In addition, as shown in Fig. 2, a plurality of lower side exhaust holes 90 are formed around the lower circumference of the movable side heat gas discharge body 6 at a predetermined size at predetermined intervals, and the plurality of lower side surfaces A lower exhaust shield 91 is provided around the exhaust hole 90 at a predetermined interval, and the upper and lower ends of the lower exhaust shield 91 are formed to be sealed, and the circumference of the lower exhaust shield 91 A lower shield main exhaust part 92 is formed on one side, and a lower shield auxiliary exhaust part 93 is formed at a position separated from the lower shield main exhaust part 92 by a predetermined distance, so that the opening operation of the gas circuit breaker is initiated or processed. Some of the extinguishing gas (hot gas) generated after the insulating gas expanded in the expansion chamber 13 is injected through the expansion gas flow path 31 and the gas injection nozzle 21 during the expansion chamber 13 is a flow path below the hot gas ( 17) to be moved to the lower part of the main operation rod 10 on the movable side, and the extinguishing gas moved to the lower side is the hot gas rod discharge hole 18, the lower side exhaust hole 90, and the lower shield main and auxiliary It allows it to be quickly discharged to the outside through the exhaust part.

On the other hand, the gas circuit breaker for the gas insulated switchgear, as shown in Figs. 4 and 5, is provided in three corresponding to the three-phase currents a, b and c, and three gas insulated for each phase. The gas circuit breakers for the switchgear are arranged in a triangular shape at predetermined intervals, respectively. The a-phase and b-phase gas circuit breakers may be arranged to face each other at predetermined intervals, and the c phase gas circuit breakers are vertically spaced a predetermined distance from the center of a straight line with the a phase and b phase as both ends to one side on the same horizontal plane. In this case, the main exhaust hole 80 on the upper side of the phase a and phase b gas circuit breaker is connected to the phase c gas circuit breaker at the center of a straight line having both ends of the phase a and phase b The main exhaust hole 80 on the upper side of the c-phase gas circuit breaker is formed to face in a direction parallel to the vertical line, and the a-phase and b-phase are formed to face in a direction parallel to the straight line at both ends, respectively. An upper main exhaust hole 83 is formed in a circular shape of a predetermined radius at the upper end of the fixed side heat gas discharge body 41 of the gas circuit breaker, and the internal heat gas is at the center of the upper main exhaust hole 83 By providing a diffusion exhaust guide 84 that diffuses and discharges the gas around the periphery of the upper exhaust hole, so that the extinguishing gas inside each gas circuit breaker can be quickly discharged to the outside, and the gas for each phase A large amount of extinguishing gas discharged from the top of the circuit breaker is prevented from being mixed directly at the same time as it is discharged, thereby minimizing the phenomenon of inter-phase insulation breakdown.
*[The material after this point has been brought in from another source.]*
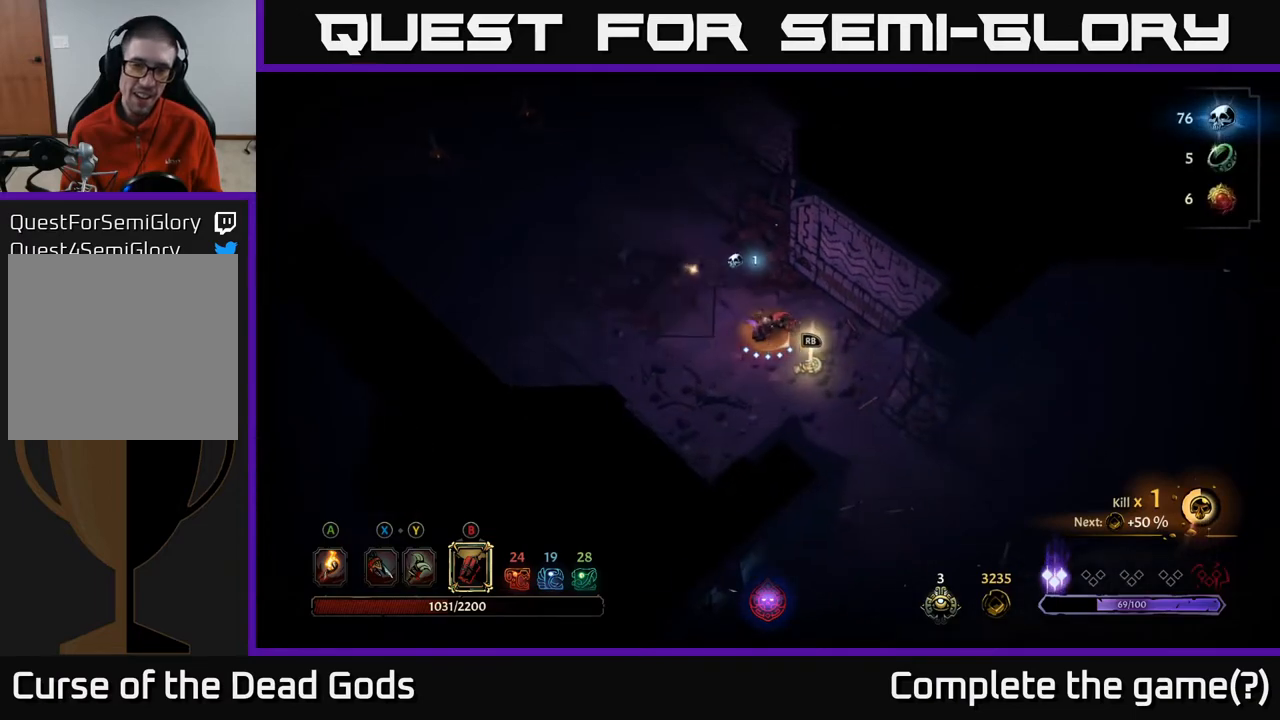
{"buttons": [], "left_stick": "center", "right_stick": "center", "events": [[150, "R1", "down"], [150, "left_stick", "center"], [267, "R1", "up"]]}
As described above, the extinguishing unit 1 of the bidirectional driving gas circuit breaker for a gas insulated switchgear according to the present invention has a simple configuration of a bidirectional driving gas circuit breaker to improve assembly productivity and cut-off operation durability, Accurate and continuous cut-off operation is possible even with repeated operation for a long period of time, quick extinguishing of arcs generated during the cut-off process and rapid extinguishing gas flow discharge, and the insulation performance between ground and phase of a three-phase gas circuit breaker can be significantly improved. And

In addition, by adjusting the formation position of the pressing pin 63, the interlocking point and the arc occurrence point of the fixed-side arc electrode 51 can be adjusted, arc extinguishing time and cut-off time can be shortened, and the main operating rod 10 ) It is possible to optimize the point of relative change in the magnitude of the external driving force to be driven.
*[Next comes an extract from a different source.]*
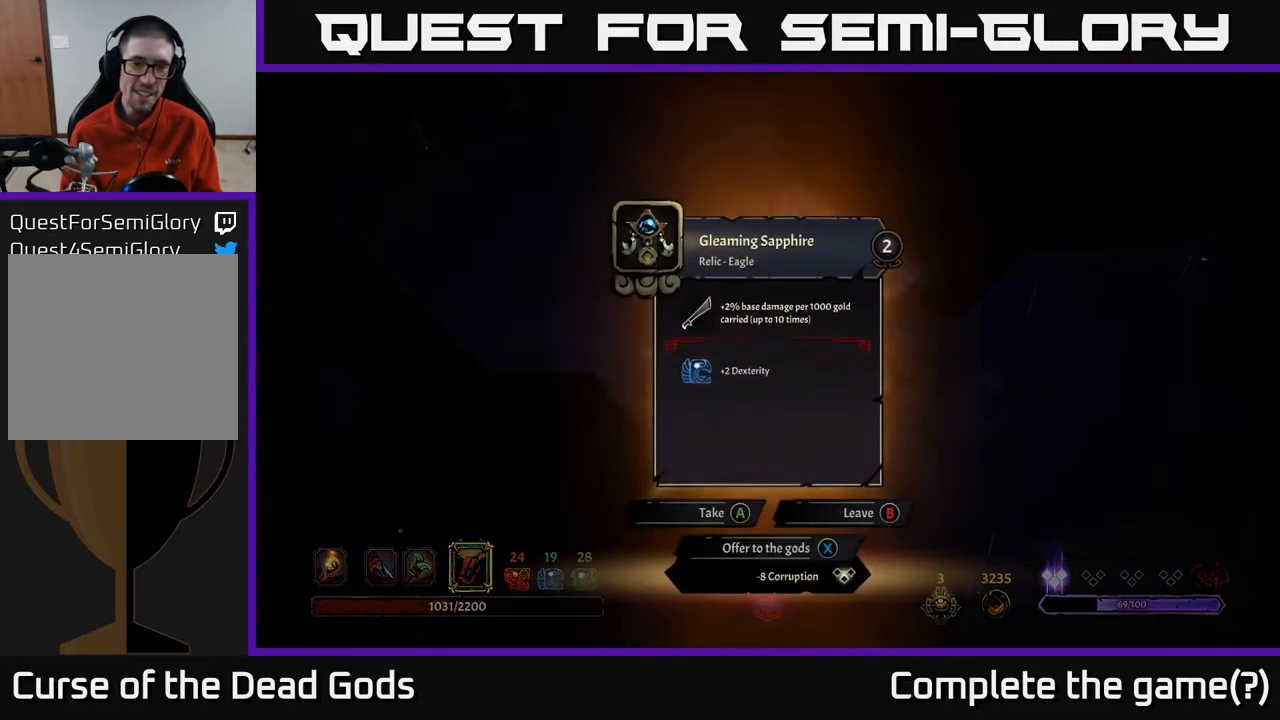
{"buttons": [], "left_stick": "center", "right_stick": "center", "events": []}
Although several embodiments have been exemplarily described above, the fact that the present invention can be embodied in various forms without departing from the spirit and scope thereof is obvious to those of ordinary skill in the art.

Accordingly, the above-described embodiments should be regarded as illustrative rather than restrictive, and all embodiments within the appended claims and their equivalent scope are included within the scope of the present invention.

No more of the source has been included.